Breaking bread as friends
Ali AHMED ASLAM, the Pakistani-Scottish chef who is credited with inventing the famed chicken tikka masala (CTM), died in England recently. I have fond memories of dining at his renowned Shish Mahal restaurant in Glasgow’s West End.
Though I am a vegetarian, I’d always recommend my Indian and Pakistani friends, residing and studying in England, to visit Ali’s restaurant in Scotland and try his signature dish, CTM. It is Britain’s second-most popular dish, close on the heels of Chinese stir fries.
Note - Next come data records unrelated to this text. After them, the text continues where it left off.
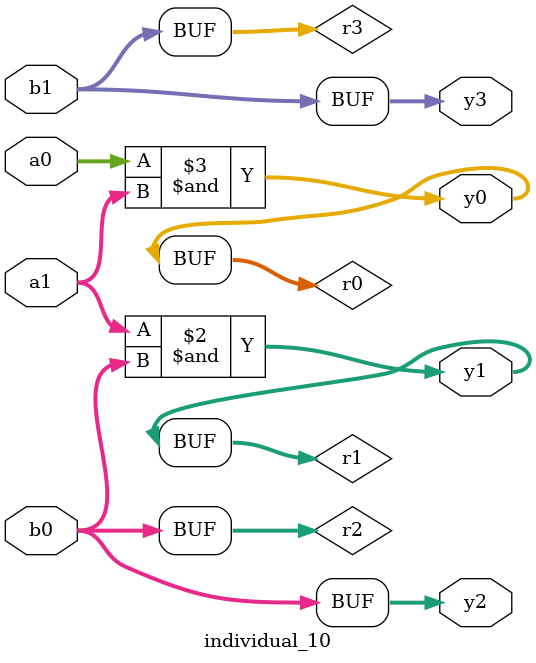
<source format=sv>
module individual_10(input logic [15:0] a1, input logic [15:0] a0, input logic [15:0] b1, input logic [15:0] b0, output logic [15:0] y3, output logic [15:0] y2, output logic [15:0] y1, output logic [15:0] y0);
logic [15:0] r0, r1, r2, r3; 
 always@(*) begin 
	 r0 = a0; r1 = a1; r2 = b0; r3 = b1; 
 	 r1  &=  b0 ;
 	 r0  &=  a1 ;
 	 y3 = r3; y2 = r2; y1 = r1; y0 = r0; 
end
endmodule
</source>
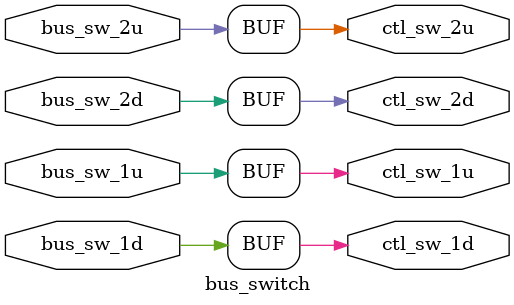
<source format=sv>
`timescale 100 ps/ 100 ps

module bus_switch
(
    input wire bus_sw_1u,               // Input for the SW1 upstream
    input wire bus_sw_1d,               // Input for the SW1 downstream

    input wire bus_sw_2u,               // Input for the SW2 upstream
    input wire bus_sw_2d,               // Input for the SW2 downstream

    //--------------------------------------------------------------------
    
    output wire ctl_sw_1u,              // SW1 upstream
    output wire ctl_sw_1d,              // SW1 downstream
    
    output wire ctl_sw_2u,              // SW2 upstream
    output wire ctl_sw_2d               // SW2 downstream
);

assign ctl_sw_1u = bus_sw_1u;
assign ctl_sw_1d = bus_sw_1d;

assign ctl_sw_2u = bus_sw_2u;
assign ctl_sw_2d = bus_sw_2d;

endmodule

</source>
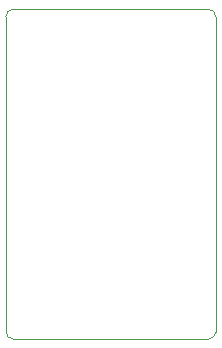
<source format=gbr>
%TF.GenerationSoftware,KiCad,Pcbnew,5.1.5+dfsg1-2~bpo10+1*%
%TF.CreationDate,Date%
%TF.ProjectId,ProMicro_BOOST,50726f4d-6963-4726-9f5f-424f4f53542e,v1.6*%
%TF.SameCoordinates,Original*%
%TF.FileFunction,Glue,Top*%
%TF.FilePolarity,Positive*%
%FSLAX45Y45*%
G04 Gerber Fmt 4.5, Leading zero omitted, Abs format (unit mm)*
G04 Created by KiCad*
%MOMM*%
%LPD*%
G04 APERTURE LIST*
%ADD10C,0.100000*%
G04 APERTURE END LIST*
D10*
X-127000Y-63500D02*
X-127000Y2603500D01*
X1651000Y2603500D02*
X1651000Y-63500D01*
X1651000Y-63500D02*
G75*
G02X1587500Y-127000I-63500J0D01*
G01*
X-63500Y-127000D02*
G75*
G02X-127000Y-63500I0J63500D01*
G01*
X-127000Y2603500D02*
G75*
G02X-63500Y2667000I63500J0D01*
G01*
X1587500Y2667000D02*
G75*
G02X1651000Y2603500I0J-63500D01*
G01*
X1587500Y2667000D02*
X-63500Y2667000D01*
X-63500Y-127000D02*
X1587500Y-127000D01*
M02*

</source>
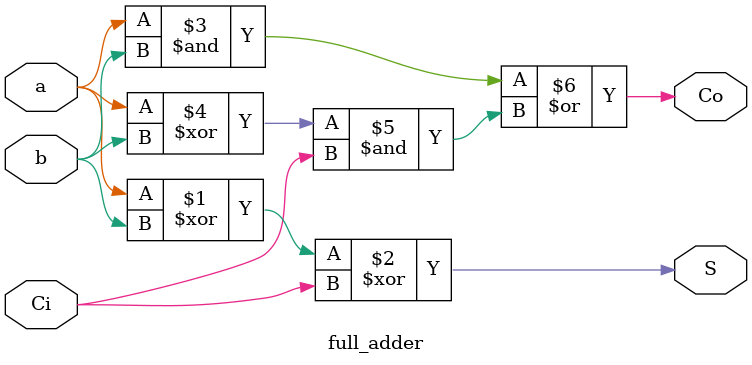
<source format=v>
`timescale 1ns / 1ps

// Full adder coding.
module full_adder(
    input a,b,
    input Ci,
    output S, Co);
    assign S=a^b^Ci; // a or b or Ci
    assign Co=a&b | (a^b)&Ci; // carry signal. (a and b) or {(a or b) and Ci.}
endmodule

</source>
The Pahlavi adage ‘Usta zeen mun abil fiz ma’anda (One learns the lessons of life on a dining table)’ dawned on me at Shish Mahal, where I met a number of Indian, Pakistani and Bangladeshi diners, as Britain has a sizeable diaspora from the subcontinent. All the so-called ethnic and nationalistic differences get dissolved when you meet the people of these countries in the western hemisphere.
At Shish Mahal, I met a number of Pakistanis who never spewed venom against India. Nor did we ever discuss religion and politics. Shish Mahal has an impressive menu that offers vegetarian delicacies from North India and Frontier and Punjab provinces of Pakistan. There I met Pakistani patrons who relished vegetarian cuisine and had never touched meat in their lifetime. Just imagine: You’re from Pakistan, living in the western world, yet you refrain from having non-vegetarian food! This was a pleasant surprise, nay a sort of an awakening, because the general notion is that a Muslim cannot live without meat.
I took my English friend to Shish Mahal and treated her to a sumptuous CTM with naan and ordered Peshawari shorba aloo with kulche for myself. I didn’t feel that I was away from the subcontinent. Since I’ve visited Pakistan a number of times and have travelled across the length and breadth of that country, I’ve always been able to relate to it in a warm and friendly manner. Pakistani citizens, too, have reciprocated wholeheartedly.
We curse one another when we’re in India, but all this bad blood disappears once you are in a different country. There, a Pakistani will spontaneously call you bhaijaan, whereas, the same person may dub you dushman-e-jaan when he’s in Pakistan and you are in India. The bonding with people of the subcontinent over food at Ali’s Shish Mahal shall remain etched in my memory.